# [What the exercise asks]
For each entry, repeat the text exactly and omit any picture it holds.

Source information: Begin

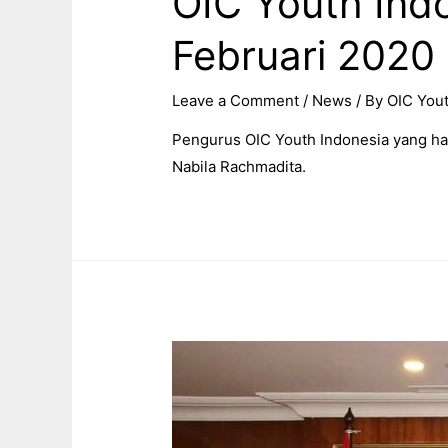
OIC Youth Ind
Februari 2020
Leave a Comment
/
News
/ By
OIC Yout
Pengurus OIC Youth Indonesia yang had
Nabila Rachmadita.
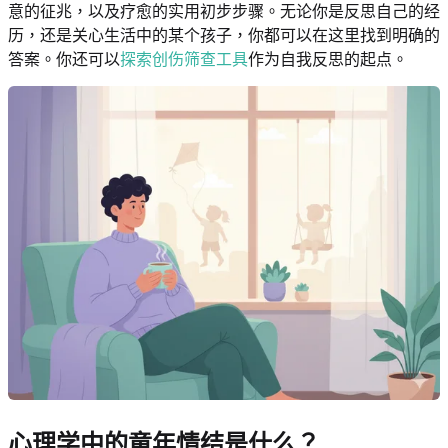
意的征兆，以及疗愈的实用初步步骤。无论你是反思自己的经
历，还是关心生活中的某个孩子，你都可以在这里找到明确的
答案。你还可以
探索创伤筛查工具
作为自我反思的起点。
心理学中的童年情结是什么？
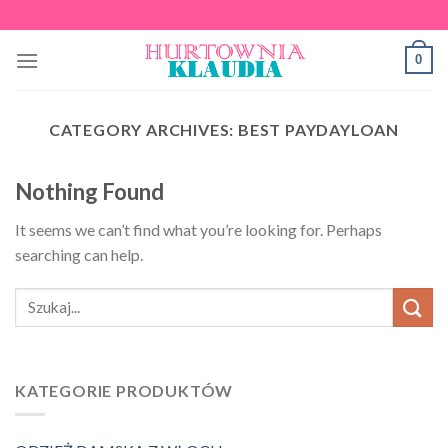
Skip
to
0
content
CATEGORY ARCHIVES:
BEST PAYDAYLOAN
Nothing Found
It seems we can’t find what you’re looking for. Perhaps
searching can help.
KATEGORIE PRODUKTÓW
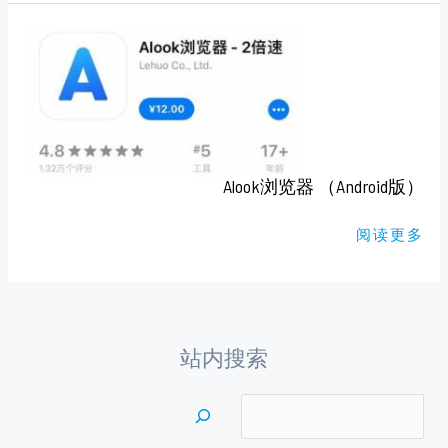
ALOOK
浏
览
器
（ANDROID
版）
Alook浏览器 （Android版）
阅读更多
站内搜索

Source information: End

# [Answer to this problem]
OIC Youth Ind
Februari 2020
Leave a Comment
/
News
/ By
OIC Yout
Pengurus OIC Youth Indonesia yang had
Nabila Rachmadita.
意的征兆，以及疗愈的实用初步步骤。无论你是反思自己的经
历，还是关心生活中的某个孩子，你都可以在这里找到明确的
答案。你还可以
探索创伤筛查工具
作为自我反思的起点。
心理学中的童年情结是什么？
Skip
to
0
content
CATEGORY ARCHIVES:
BEST PAYDAYLOAN
Nothing Found
It seems we can’t find what you’re looking for. Perhaps
searching can help.
KATEGORIE PRODUKTÓW
ALOOK
浏
览
器
（ANDROID
版）
Alook浏览器 （Android版）
阅读更多
站内搜索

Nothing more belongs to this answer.